Dr. Schrecker, who teaches at Yeshiva, fancies herself to be an expert on the McCarthy era. Speaking of learning from history, we should point out that Barrows Dunham testified before the U. S. House of Representatives Committee on UnAmerican Activities, commonly known as HUAC.

Senator Joseph R. McCarthy, R-Wisconsin, chaired the U. S. Senate Government Operations Committee. He never chaired nor served on HUAC. In fact, he never served in the House of Representatives, which, as every high school civics student should know, is a minimum prerequisite for sitting on a committee in that legislative chamber.

This cavalier attitude towards historical precision makes the history professor’s encounters with writers who actually know their subject nothing short of disastrous. Luckily, she does not venture outside of the Ivory Tower too frequently to meet them.
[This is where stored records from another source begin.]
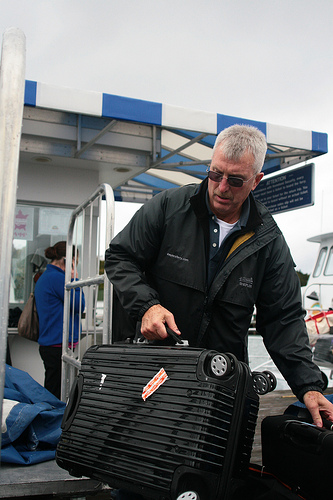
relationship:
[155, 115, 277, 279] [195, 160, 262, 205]
man has sunglasses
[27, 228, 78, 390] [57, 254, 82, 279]
woman has phone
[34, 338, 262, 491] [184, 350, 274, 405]
suitcase has wheels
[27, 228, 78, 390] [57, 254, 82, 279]
woman on phone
John Earl Haynes of the Library of Congress pointed out to Dr. Schrecker that, contrary to her assertions, the overwhelming evidence from official archives here and abroad proves that the Soviet Union had penetrated the U. S. government before the onset of World War II. Dr. Schrecker dismissed this record as something that happened in the long ago past, a strange mindset for an historian to possess.

When veteran journalist M. Stanton Evans asked her to name people Sen. McCarthy had harmed with false charges of communist conspiracy, Dr. Schrecker said the harm was in the “atmosphere” or “climate.” Thin air is always hard to document, particularly when it is metaphoric.

Malcolm A. Kline is the executive director of Accuracy in Academia.